Updated, 10:45 p.m.: Violence around a planned white nationalist rally in Virginia left three people dead and over a dozen injured Saturday, multiple news outlets reported.
A car plowed into a crowd of people, including counter protesters, in Charlottesville the day of a scheduled “Unite the Right” rally in the city. Members of white nationalist and other far-right groups had planned to protest the removal of a statue of Confederate General Robert E. Lee.
The incident occurred after earlier clashes between rally-goers and counter protesters that led Virginia governor Terry McAuliffe to declare a state of emergency. Police eventually broke up the violence and declared the rally an unlawful assembly before it officially started.
President Donald Trump condemned the violence Saturday afternoon.
“We condemn in the strongest possible terms this egregious display of hatred, bigotry and violence on many sides,” he said from Bedminster, New Jersey. “The hate and the division must stop—and must stop right now.”
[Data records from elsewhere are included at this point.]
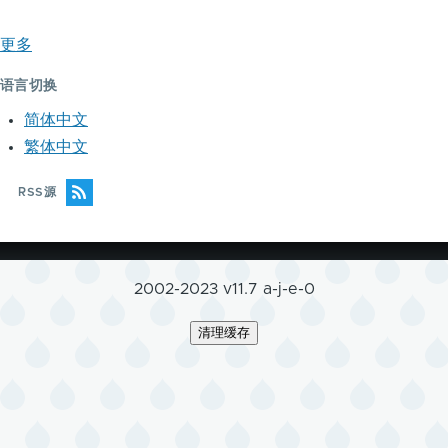
更多
语言切换
简体中文
繁体中文
RSS源
2002-2023 v11.7 a-j-e-0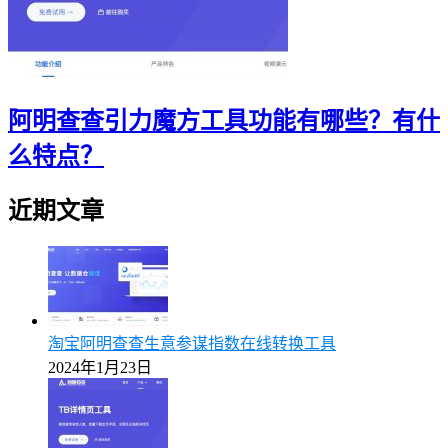
阿明查查引力魔方工具功能有哪些？有什
么特点？
近期文章
淘宝阿明查查生意参谋指数在线转换工具
2024年1月23日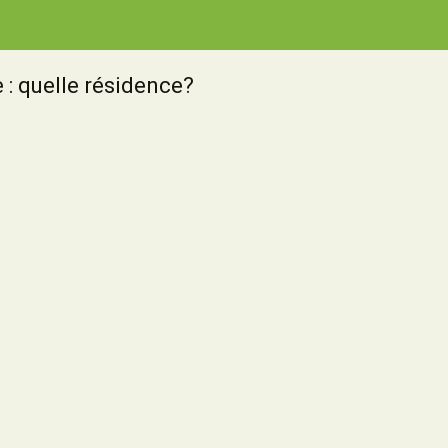
e : quelle résidence?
Those remarks, as well as an earlier tweet from the president calling for unity, triggered criticism for not pointedly condemning the white supremacists and other far-right groups behind the violence.
We should call evil by its name. My brother didn't give his life fighting Hitler for Nazi ideas to go unchallenged here at home. -OGH— Senator Hatch Office (@senorrinhatch) August 12, 2017
Republican lawmakers throughout the evening described the crash, which left one woman dead, as domestic terrorism.
Texas senator Ted Cruz called for a Justice Department investigation on that basis.
“I urge the Department of Justice to immediately investigate and prosecute this grotesque act of domestic terrorism,” he said in a statement. “The Nazis, the KKK, and white supremacists are repulsive and evil, and all of us have a moral obligation to speak out against the lies, bigotry, anti-Semitism, and hatred that they propagate.”